Exercise
In the Burnley season report, who joined on loan to fill the gap left by Ross Wallace's injury?

Selected text
I'd suggested that the first five games had given us a decent start and a start better than many had thought we might have. We'd won three, drawn one and lost just the one, a controversial 2-0 defeat at Brighton.
Those results had taken us into third place in the table. We were ahead of both Nottingham Forest and Leicester on goal difference but three points behind leaders Blackpool and promotion favourites QPR.
Interestingly, Bolton, another of the promotion favourites, were holding up the league with only two points whilst our closest rivals Blackburn were 12th with three points less than us. Of some concern was they were our next opponents and should they beat us they would go above us.
Just days after the win at Derby the transfer window was slammed shut. There was still no sign of the desperately needed striker but we did make one loan signing to fill the gap left by Ross Wallace's injury.
The player who came in was Stoke's Michael Kightly, better known to Burnley fans from his days at Wolves, none more so than when he scored both goals in their 2-0 Molineux win against us in the promotion season of 2008/09.
Kightly had other offers, offers that were certainly more lucrative to Stoke. But Stoke's chief executive is Tony Scholes and how could anyone with such a name not help Burnley Football Club. The player had no doubts where he wanted to go; he wanted to play for Sean Dyche with whom he'd linked up at Watford during a loan back in 2011.
|Sean Dyche was Manager of the Month in both September and October|
The two games before the break, against Preston in the cup and at Derby, had seen the return from injury of both Michael Duff and Ben Mee. What was clear was that this was becoming a very settled side in terms of personnel with only the two wide positions really up for grabs.

Given information
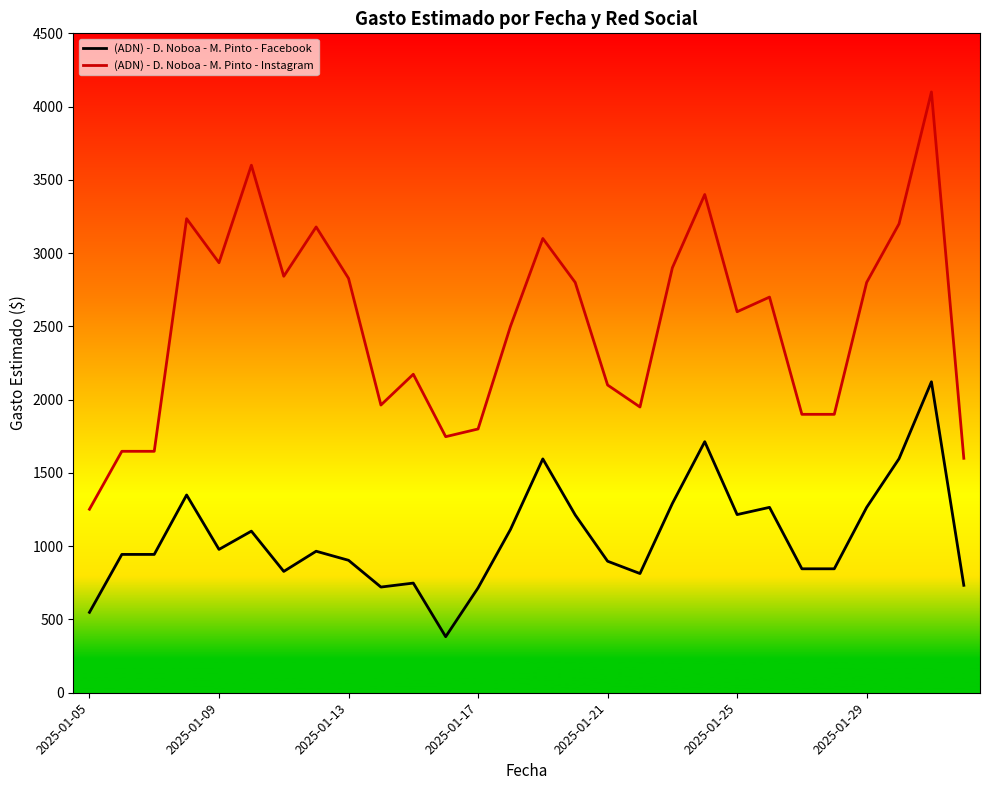

What is the greatest value displayed?

4100.0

Solution to this exercise
Michael Kightly, on loan from Stoke.